Decoding the Inscriptions
The 57,482 inscribed tags reveal three primary content categories:
### 1. Inventory Records
Single-line notations documenting:
– Military equipment: “Crossbow drawing six stone strength” (00761)
– Coded classifications: “Category A, Number 32,039” (03507)
– Sequential numbering: “Sequence 53,400…” (41290)
### 2. Workshop Accountability
Multi-line production records from three imperial workshops:
– “First Year, Henan Workshop Director Ding, Assistant Wenli…” (02824)
– “Yuanfeng 2nd Year, Nanyang Workshop Director Juan…” (07103)
– Recording workshop officials, craftsmen, and production details
### 3. Central Administration
Documents linking to nine key government agencies including:
– “Yongguang 3rd Year, Imperial Archery Office…” (01008)
– “6th Year, Palace Guard Department…” (08354)
– Often ending with “repair” (缮) versus workshop tags’ “manufacture” (造)
Historical Timeline
Dating evidence reveals these tags span nearly the entire Western Han period:
– Earliest:高祖 (Gaozu, r. 206-195 BCE) era unmarked tags
– First reign-marked:武帝 (Wu Di) “Taichu 3rd Year” (102 BCE)
– Latest:元帝 (Yuan Di) “Jianzhao 5th Year” (34 BCE)
– Armory outlier: “Yuanshi 2nd Year” (2 CE) from Wang Mang’s interregnum
This 200-year continuity makes them invaluable for studying administrative evolution.
Purpose and Significance
These tags served multiple critical functions:
1. Permanent Archives – Their durable bone material and microscopic engraving created weather-resistant records unlike perishable bamboo slips.
2. Quality Control – Detailed workshop inscriptions created accountability for arms production across Henan, Nanyang and Yingchuan commanderies.
3. Military Logistics – Crossbow strength ratings (from 6 to 40 “stone” draw weights) and range testing (“shot 402 paces”) aided equipment standardization.
4. Calligraphic Evolution – With nearly 100,000 characters, they provide the largest corpus of Western Han engraving, revealing:
– Transition from seal to clerical script
– Regional stylistic variations
– Practical vs ceremonial writing styles
Enduring Legacy
These unassuming bone fragments revolutionize our understanding of early Chinese bureaucracy by:
– Demonstrating sophisticated record-keeping predating paper
– Revealing arms production networks spanning multiple provinces
– Providing names of hundreds of otherwise unknown officials and craftsmen
– Offering physical evidence of “quality assurance” systems described in texts like the Zhou Li
Recent scholarship suggests they may represent the physical counterpart to the “jiance” (计策) accounting system mentioned in Han documents – permanent verification copies of bamboo slip records.

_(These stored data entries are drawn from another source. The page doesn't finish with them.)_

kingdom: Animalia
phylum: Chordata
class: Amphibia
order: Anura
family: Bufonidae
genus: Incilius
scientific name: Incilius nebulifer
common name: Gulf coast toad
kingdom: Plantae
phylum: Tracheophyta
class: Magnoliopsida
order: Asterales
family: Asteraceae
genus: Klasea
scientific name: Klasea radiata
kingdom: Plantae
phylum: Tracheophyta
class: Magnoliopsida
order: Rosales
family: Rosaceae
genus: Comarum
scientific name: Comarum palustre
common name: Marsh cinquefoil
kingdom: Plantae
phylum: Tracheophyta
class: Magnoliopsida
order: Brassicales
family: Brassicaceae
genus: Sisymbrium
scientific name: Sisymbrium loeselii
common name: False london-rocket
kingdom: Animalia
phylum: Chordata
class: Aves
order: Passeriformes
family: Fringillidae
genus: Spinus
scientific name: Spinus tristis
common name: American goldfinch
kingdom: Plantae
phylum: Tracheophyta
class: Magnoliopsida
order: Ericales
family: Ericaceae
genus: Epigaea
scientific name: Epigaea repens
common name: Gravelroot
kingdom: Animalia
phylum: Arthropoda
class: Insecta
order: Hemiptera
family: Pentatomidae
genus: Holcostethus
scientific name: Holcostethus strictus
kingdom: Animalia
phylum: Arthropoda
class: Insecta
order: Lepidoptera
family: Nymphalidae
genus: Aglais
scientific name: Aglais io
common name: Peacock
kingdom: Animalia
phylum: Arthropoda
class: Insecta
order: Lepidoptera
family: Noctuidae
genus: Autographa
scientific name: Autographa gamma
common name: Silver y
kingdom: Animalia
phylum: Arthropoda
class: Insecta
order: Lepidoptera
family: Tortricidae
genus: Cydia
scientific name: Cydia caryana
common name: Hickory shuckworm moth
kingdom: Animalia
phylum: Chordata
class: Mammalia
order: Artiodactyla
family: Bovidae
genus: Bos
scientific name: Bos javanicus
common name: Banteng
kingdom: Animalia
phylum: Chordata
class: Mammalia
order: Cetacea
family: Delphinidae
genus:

Their concentration in the Central Government Office confirms this area functioned as a national archives, while scattered Armory tags may represent inspection samples.
For historians, these tags are like finding the filing cabinets of Rome’s Tabularum or the ledger rooms of medieval exchequers – tangible connections to the mundane machinery that sustained empires. Their survival reminds us that beyond emperors and battles, civilization rests on the painstaking work of clerks keeping track of crossbow strengths and arrow counts, one bone slip at a time.